Everyone knows I’m passionate about lifestyle and the power of food and movement. I will admit, though, as an interventional cardiologist, I enjoy procedures, and I take call at a few local hospitals to care for those in the throes of a major heart attack.
Far more often than not, my team and I work together, open an artery, and save a life. The gracious patient who no longer has chest pain thanks me and my team, and goes home in a day or two.
It’s the patients who don’t have that outcome that haunt me, especially when they are young. I was called emergently for a man in his 30’s. When I arrived, he was sweating profusely, clearly in pain. His blood pressure was low, so I knew we needed to start working immediately.
I got some brief information from him — he’d had pain for several days. He smoked. He had a strong family history of heart disease. He hadn’t been to a doctor in a long time.
I had one of the best scrub techs at my side, as we worked hard first to get access into his artery and vein. I worked as quickly as I could, advanced a catheter to his left main, injected it to see that the left anterior descending, the widow-maker artery, was completely blocked at its origin.

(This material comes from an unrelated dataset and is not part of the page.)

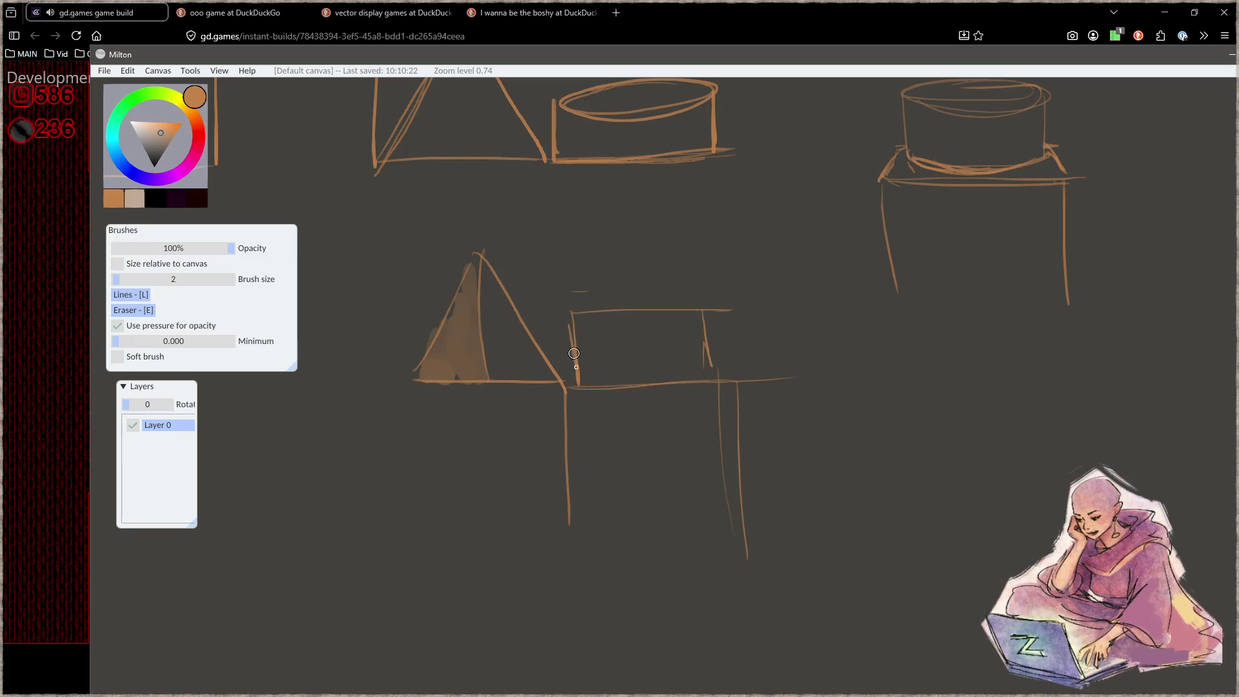
left_click_drag(768, 264, 782, 382)
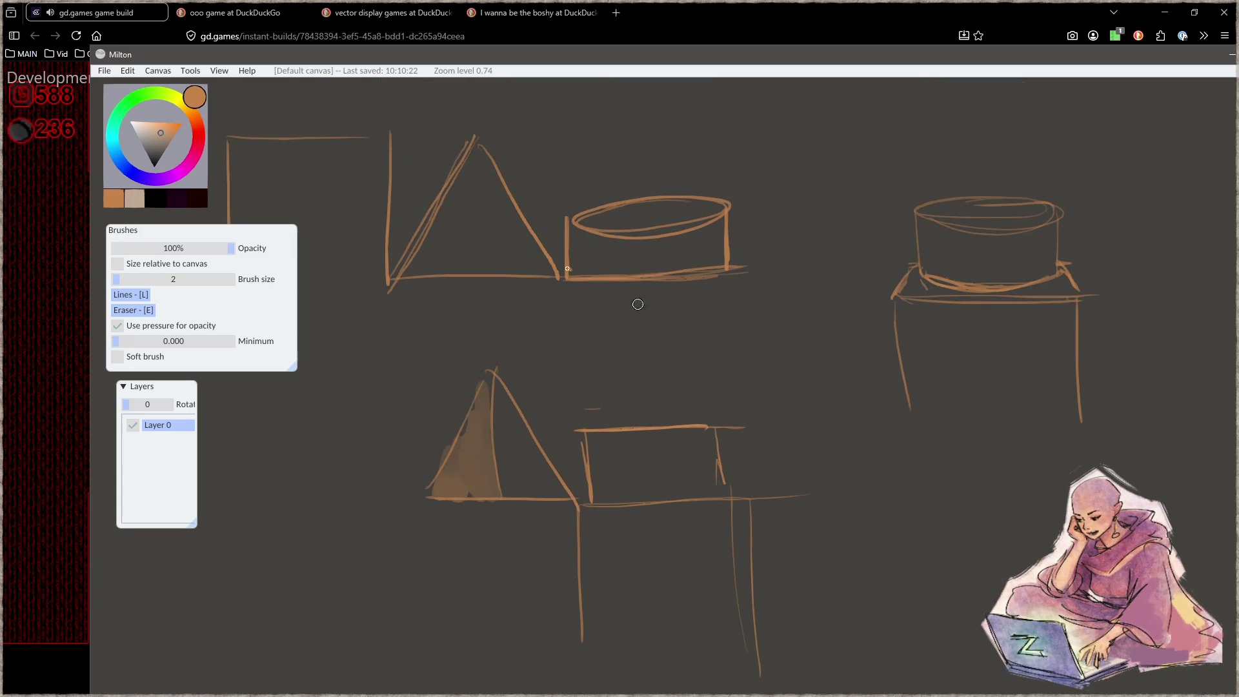
left_click_drag(584, 430, 723, 485)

His blood pressure was dropping, and we gave medication to support that blood pressure. I knew I needed to open that artery. I managed to get a wire into that artery, inflate balloons within the artery, saw blood start to trickle through. But there was so much clot that had organized in that artery.
Then his heart stopped. We did cpr, we shocked him, we provided every intervention at our disposal that we could to save his life.
He didn’t survive.
I think about this patient often. I remember telling his wife who sobbed, absolutely shocked and devastated.

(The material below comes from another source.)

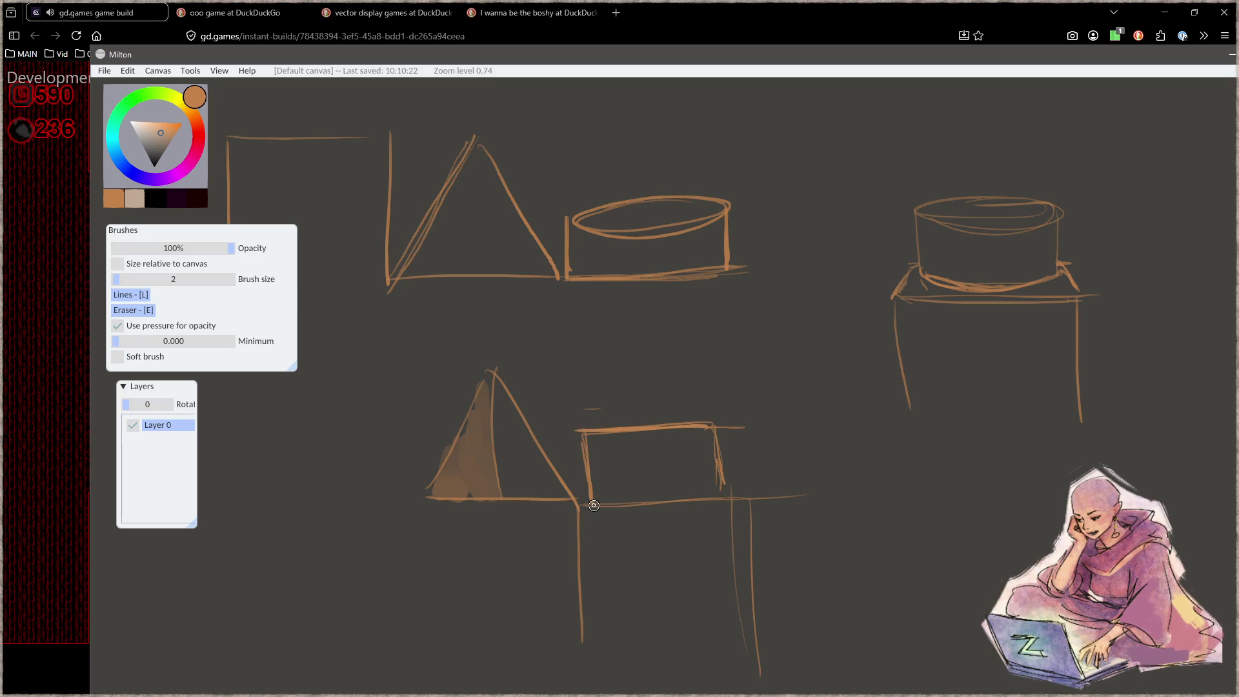
key("ctrl+z")
key("ctrl+z")
key("ctrl+z")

I also think, this didn’t need to happen. What if he had come in a few days earlier when his pain started? What if he hadn’t smoked? What if he had been to a doctor, who may have been able to treat high blood pressure or high cholesterol? What if someone had gotten through to him to convince him to eat better, to exercise?
I think about what I could have done differently as well. He was so sick on arrival, I just don’t know that I could have done anything differently that would have saved him.
What’s my point? Heart disease can be deadly. Even if you have no symptoms, but you have risks — high blood pressure, cholesterol, family history — manage those risk factors. Eat right, exercise, if you have high blood pressure get it under control, if you have diabetes, get it under control. Quit smoking if you’re a smoker. See your doctor and listen to your doctor.